Now there are signs for a new soft drink, Coke II, signs slapped on cement-block walls, and she has the crazy idea that these advertising placards herald the presence of the Maoist group. Because the lettering is so intensely red. The placards get bigger as the car moves into deeply cramped spaces, into many offending smells, open sewers, rubber burning, a dog all ribs and tongue and lying still and gleaming with green flies, and the signs are clustered now, covering almost all the wall space, with added graffiti that are hard to make out, overlapping swirls, a rage in crayon and paint, and Brita gets another crazy idea, that these are like the big character posters of the Cultural Revolution in China-warnings and threats, calls for self-correction. Because there is a certain physical resemblance. The placards are stacked ten high in some places, up past the second storey, and they crowd each other, they edge over and proclaim, thousands of Arabic words weaving between the letters and Roman numerals of the Coke II logo.

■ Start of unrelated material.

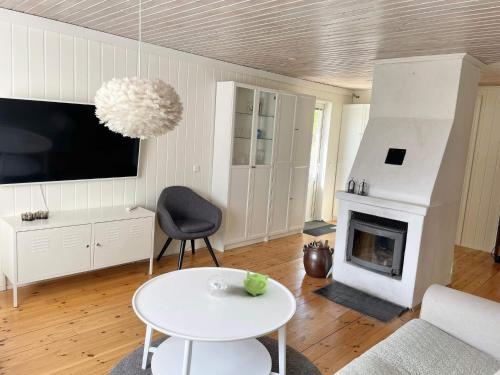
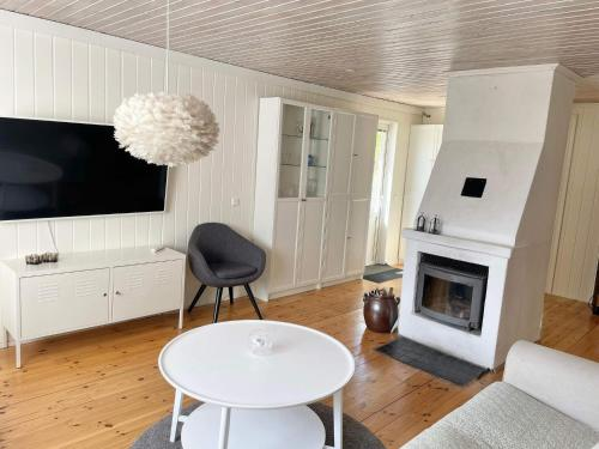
- teapot [243,268,270,297]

A man is standing in a devastated square. The car comes to a stop and Brita slings her equipment bag over a shoulder and gets out. The driver hands her the press credentials. It is clear she is supposed to follow the other man. He is older than the driver and she notes that he is missing half his right ear. He wears slippers and carries a plastic water bottle. There are people living in the ruins among powdery hills of gypsum. Where there are cars at all, parked snug to walls, they either have no plates or are cleanly stripped, going brown in the sun like fruit rinds. She sees a family living in a vehicle that is a cross between a wagon and a pickup but without wheels, sunk to the axle in dust. Her guide carries the water bottle tucked up near his armpit and leads her without a word directly into a collapsed building. She lowers her head and follows in the dimness over fallen masonry. Wires dangle everywhere and the dust smells sour. They exit through the remains of a butcher shop and cross an alley to the next building, which may have been a small factory once. It seems intact except for shell scars and broken windows and they enter through a large steel door complete with cross-bracing.

There are two hooded boys standing watch on the stairs with photographs of a gray-haired man pinned to their shirts. On the second floor the guide stands at a door and waits for Brita to enter. Inside, two men are eating spaghetti with pita bread and diet cola. The guide slips away and one of the eating men gets up and says he is the interpreter. Brita looks at the other man, who is easily in his sixties and wears clean khakis with shirtsleeves rolled neatly to the elbows. He has gray hair and a slightly darker mustache and his flesh is a ruddy desert bronze. He is bony-handed, maybe slightly infirm, and has gold-rimmed glasses and a couple of gold fillings.